Promete. E muito. Domingo (8), a partir das 14h, sob o Viaduto Santa Tereza, e com direito ao tradicional Duelo de MCs, acontece o lançamento da HQ “Baixo Centro” (R$ 24), primeira novela gráfica do quadrinista Jão, em parceria com o professor e poeta Rafael. A chancela é da Editora Miguelim, que optou por um formato pouco usual para a empreitada: maior que o tradicional, e que transforma os quadrinhos em quadros. Em foco, dois protagonistas de uma história de aventura percorrem espaços públicos da capital mineira, como o viaduto Santa Tereza, a Praça da Estação, a Avenida Afonso Pena e as ruas da Bahia e Sapucaí.
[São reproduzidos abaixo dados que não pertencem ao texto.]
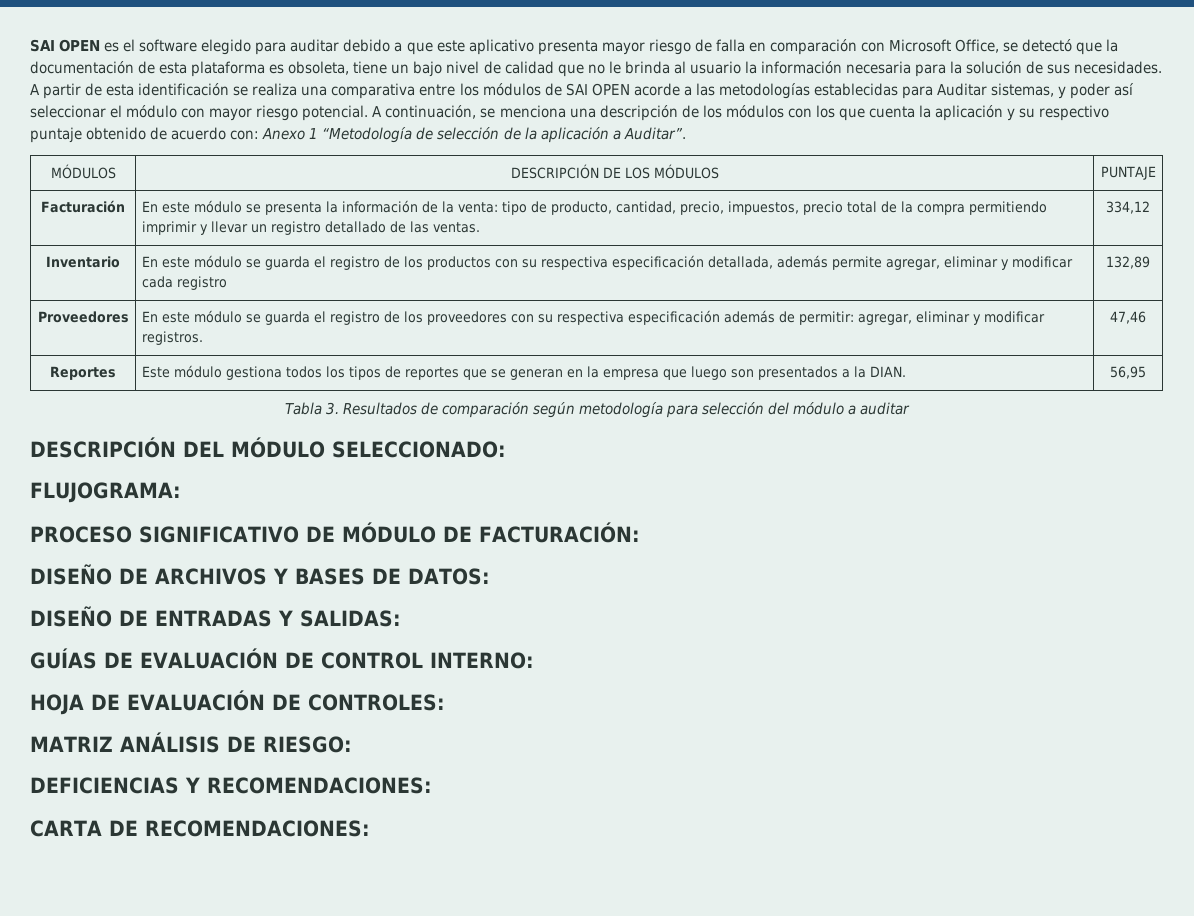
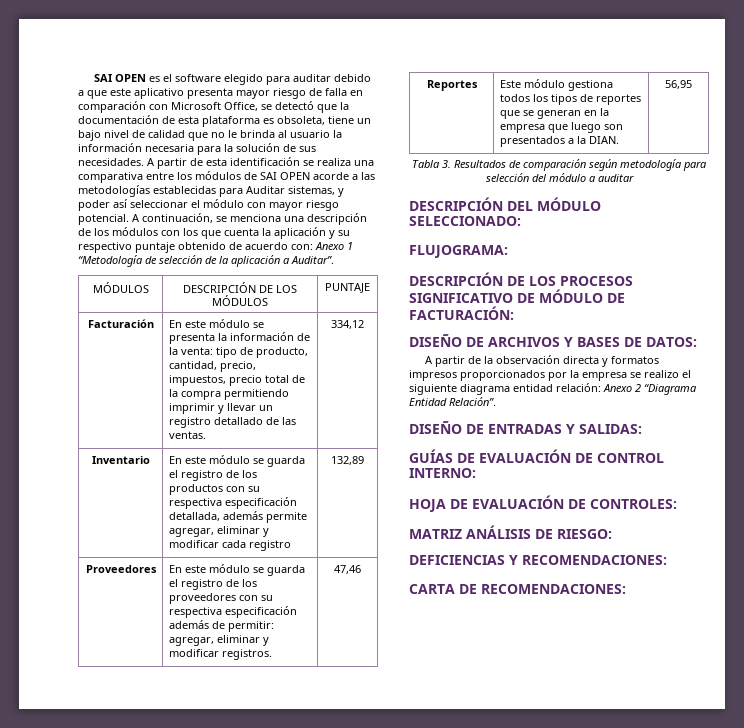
[30,526,132,543] PROCESO -> [409,272,633,286] DESCRIPCIÓN DE LOS PROCESOS
(490, 576) none -> [424,355,659,367] [409,370,691,381] [409,383,697,395] [409,397,496,406] // A partir de la observación directa y formatos impresos proporcionados por la empresa se realizo el siguiente diagrama entidad relación: Anexo 2 “Diagrama Entidad Relación”.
Lugares “pra” lá de familiares a Jão, que começou a ter contato com a região quando ainda morava no Barreiro, e ao se deslocar para o Centro, sempre parava por ali, na Praça da Estação. Mais tarde, Jão se mudou para a região, mais precisamente, para a rua Carijós. “Aí passei a frequentar mesmo (o Baixo Centro)”. Hoje, Jão não mora mais por lá, mas não deixa de se dirigir à região com constância, seja para eventos específicos (como o Festival Internacional de Quadrinhos, o FIQ) ou simplesmente para visitar pontos emblemáticos da cidade, como o Edifício Central.

Amadurecimento

Na verdade, o embrião da história agora transformada em livro pode ser localizado em 2013. “Fiz uma história curta – teria 16 páginas – a ser lançada de forma independente. Mas, na verdade, gosto de guardar meus escritos, para deixar as ideias amadurecerem”.

Foi, pois, no final de 2014, ainda no rescaldo da polarização fruto das eleições presidenciais, que ele teve um insight. “Percebia aquele discurso de ódio, ao mesmo tempo em que se falava muito em fazer justiça com as próprias mãos. E percebi que a história tinha a ver com este momento, por trazer questões morais meio ambíguas. Porque o entendimento de algumas situações vai depender do leitor (referindo-se ao fato de, em meio à trama, haver uma perseguição). Se este não for, por exemplo, a favor da justiça com as próprias mãos, ou mesmo do linchamento, vai ler e achar que não há motivos para eles (os personagens) correrem. Já um outro, pode achar que são vilões”, diz Jão, ressaltando o papel importante que Rafael teve na empreitada, ao trazer princípios da Filosofia que acabaram por enriquecer a história.